═══ DATA TO PROCESS
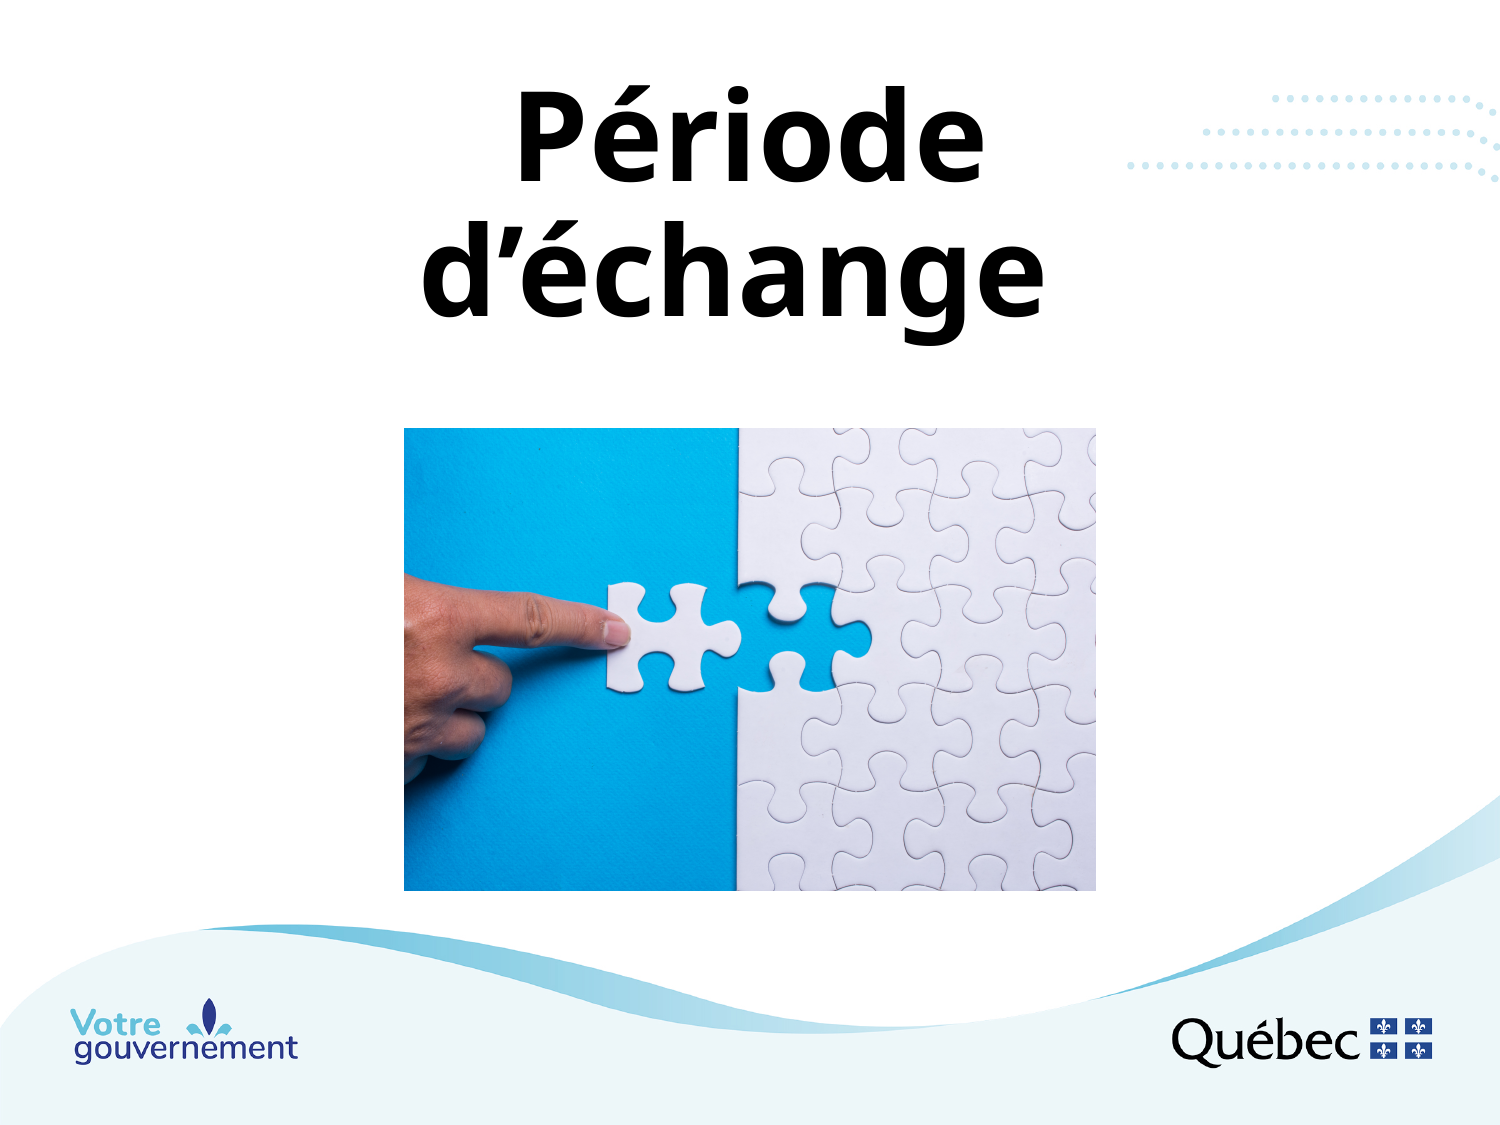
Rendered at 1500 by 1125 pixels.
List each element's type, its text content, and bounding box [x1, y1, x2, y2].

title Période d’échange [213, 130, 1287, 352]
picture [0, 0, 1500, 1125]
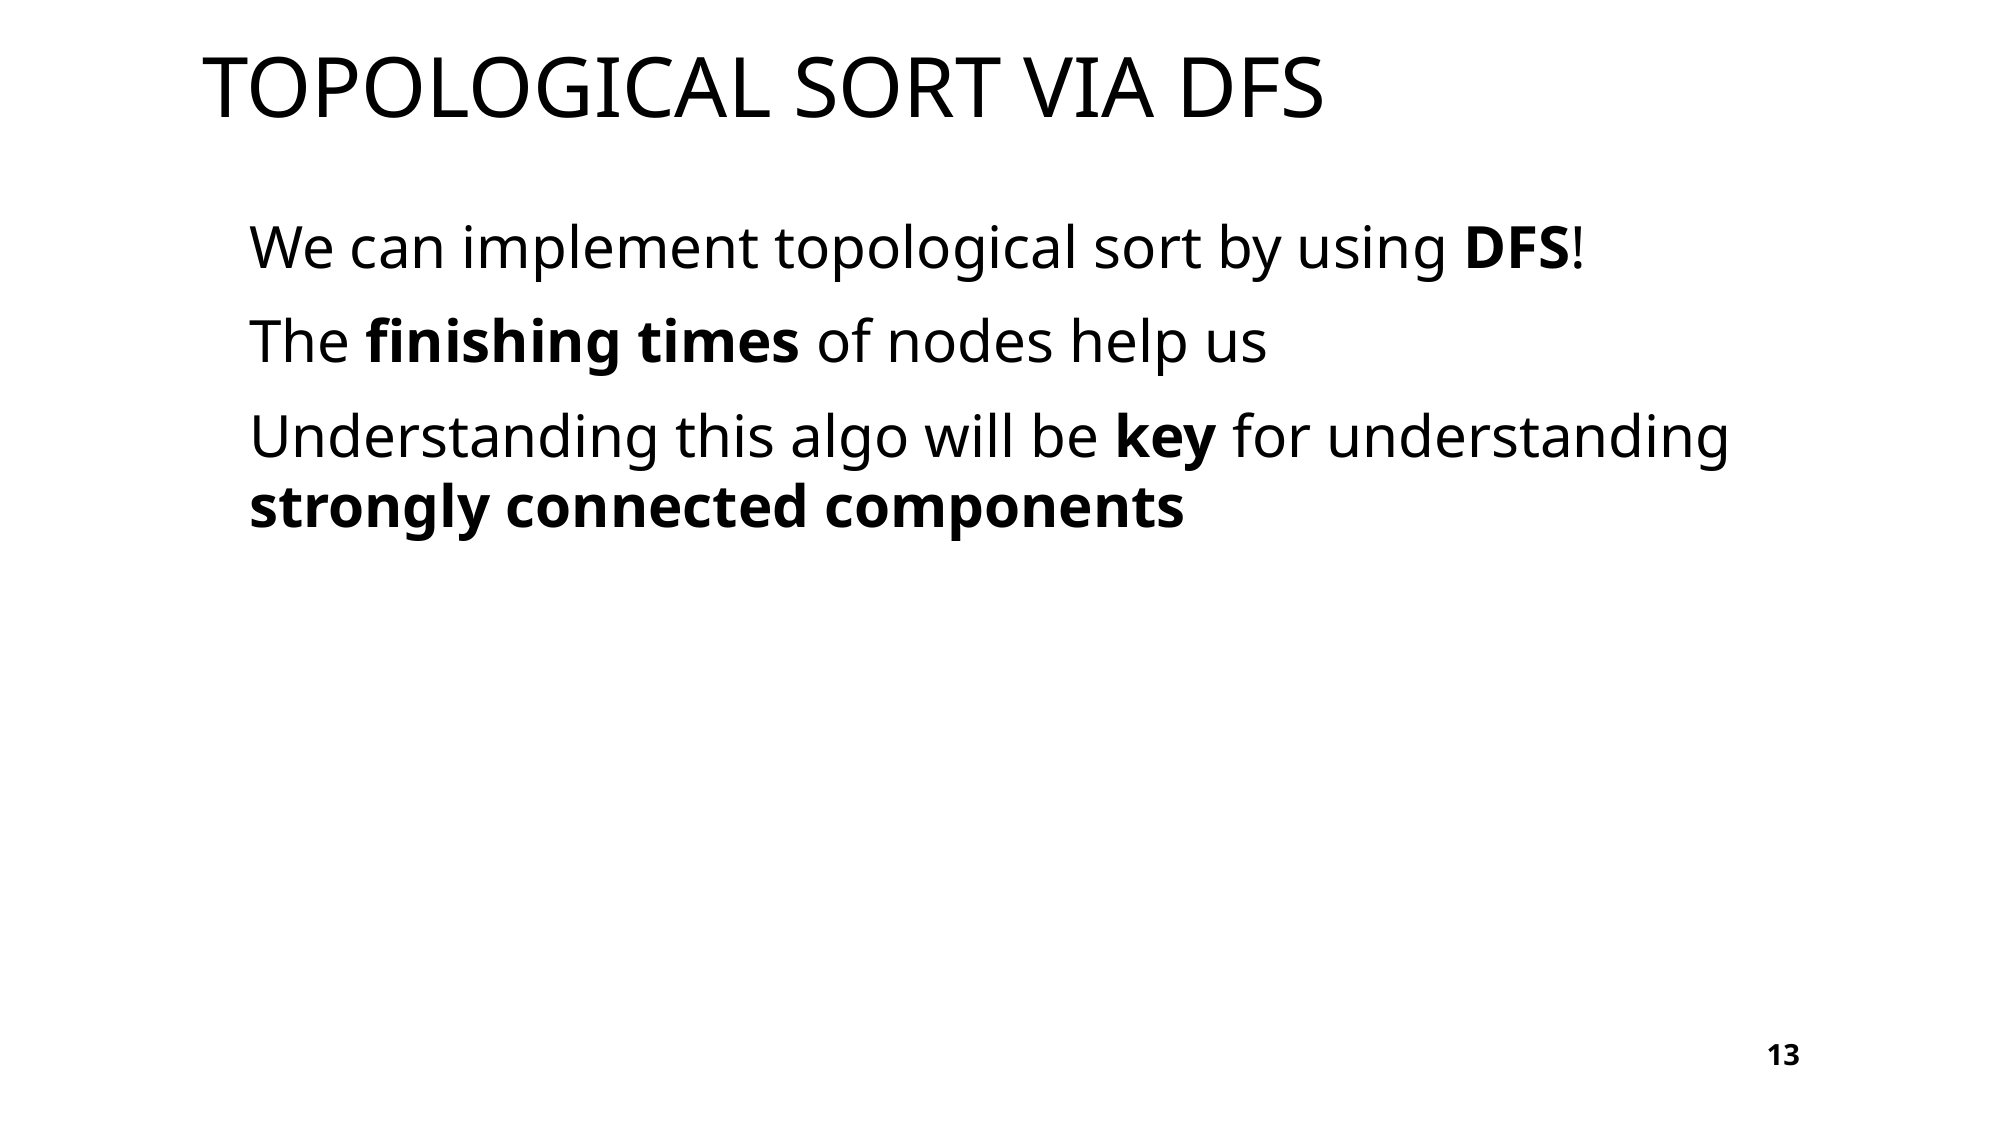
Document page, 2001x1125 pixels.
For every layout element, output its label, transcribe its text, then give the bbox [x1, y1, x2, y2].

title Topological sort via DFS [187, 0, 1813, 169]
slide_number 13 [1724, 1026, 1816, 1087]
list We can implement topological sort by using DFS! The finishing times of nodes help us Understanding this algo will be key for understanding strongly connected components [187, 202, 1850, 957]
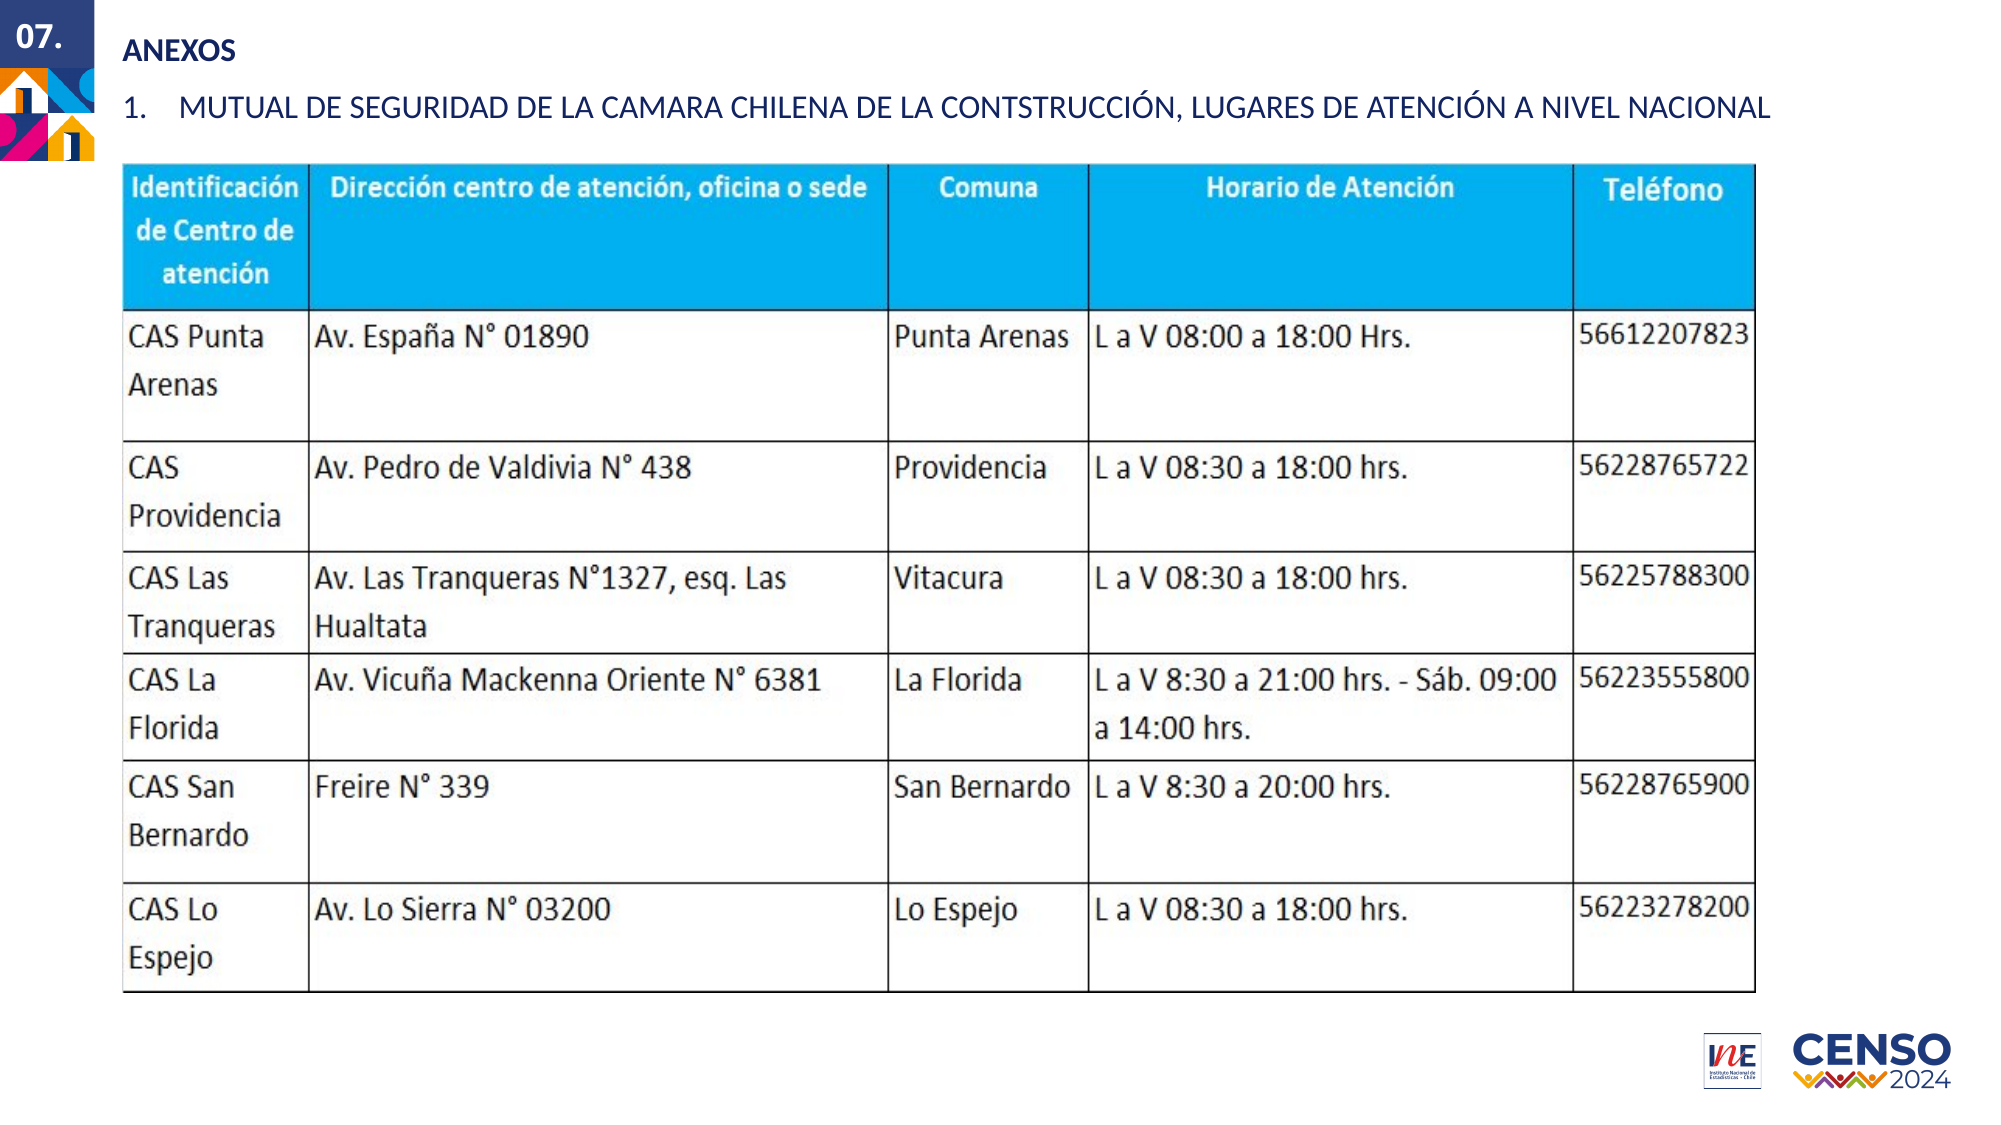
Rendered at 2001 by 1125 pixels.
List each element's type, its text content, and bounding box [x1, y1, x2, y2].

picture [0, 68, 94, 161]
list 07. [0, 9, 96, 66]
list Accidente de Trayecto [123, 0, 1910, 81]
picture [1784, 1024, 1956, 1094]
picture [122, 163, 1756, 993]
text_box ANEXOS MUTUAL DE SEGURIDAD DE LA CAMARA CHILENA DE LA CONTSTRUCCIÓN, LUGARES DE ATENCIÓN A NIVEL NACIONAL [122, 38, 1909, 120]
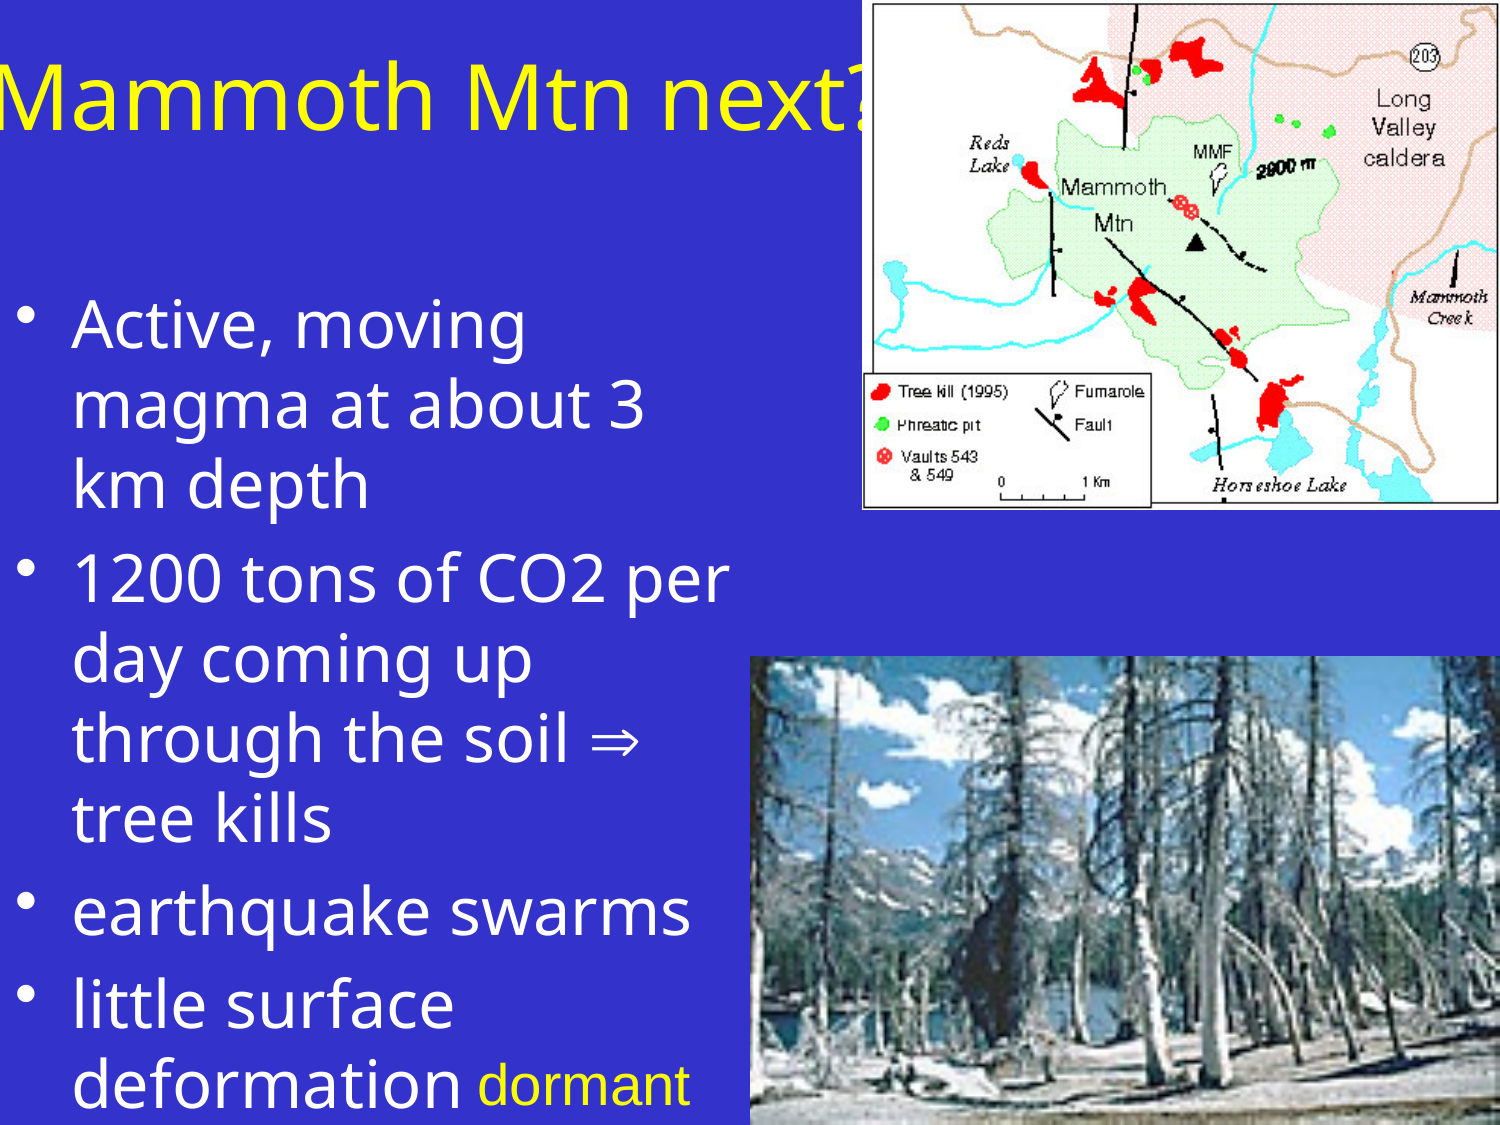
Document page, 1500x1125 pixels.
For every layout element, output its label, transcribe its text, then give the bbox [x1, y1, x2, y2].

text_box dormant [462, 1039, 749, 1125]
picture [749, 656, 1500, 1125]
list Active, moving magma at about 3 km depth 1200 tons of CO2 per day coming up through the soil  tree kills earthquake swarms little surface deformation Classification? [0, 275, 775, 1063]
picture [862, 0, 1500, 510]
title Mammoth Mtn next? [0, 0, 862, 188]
══════
TASK TO COMPLETE ▸
Pictures aside, return all the entries above exactly.

TASK OUTPUT ▸
Rendered at 1500 by 1125 pixels.
List each element's type, its text content, and bounding box [x1, y1, x2, y2].

title Période d’échange [213, 130, 1287, 352]
picture [0, 0, 1500, 1125]
Document page, 2001x1125 pixels.
For every layout element, output its label, transcribe its text, then give the bbox [x1, y1, x2, y2].

title Topological sort via DFS [187, 0, 1813, 169]
slide_number 13 [1724, 1026, 1816, 1087]
list We can implement topological sort by using DFS! The finishing times of nodes help us Understanding this algo will be key for understanding strongly connected components [187, 202, 1850, 957]
Rendered at 2001 by 1125 pixels.
List each element's type, its text content, and bounding box [x1, y1, x2, y2].

picture [0, 68, 94, 161]
list 07. [0, 9, 96, 66]
list Accidente de Trayecto [123, 0, 1910, 81]
picture [1784, 1024, 1956, 1094]
picture [122, 163, 1756, 993]
text_box ANEXOS MUTUAL DE SEGURIDAD DE LA CAMARA CHILENA DE LA CONTSTRUCCIÓN, LUGARES DE ATENCIÓN A NIVEL NACIONAL [122, 38, 1909, 120]
Document page, 1500x1125 pixels.
For every layout element, output its label, transcribe its text, then give the bbox [x1, y1, x2, y2].

text_box dormant [462, 1039, 749, 1125]
picture [749, 656, 1500, 1125]
list Active, moving magma at about 3 km depth 1200 tons of CO2 per day coming up through the soil  tree kills earthquake swarms little surface deformation Classification? [0, 275, 775, 1063]
picture [862, 0, 1500, 510]
title Mammoth Mtn next? [0, 0, 862, 188]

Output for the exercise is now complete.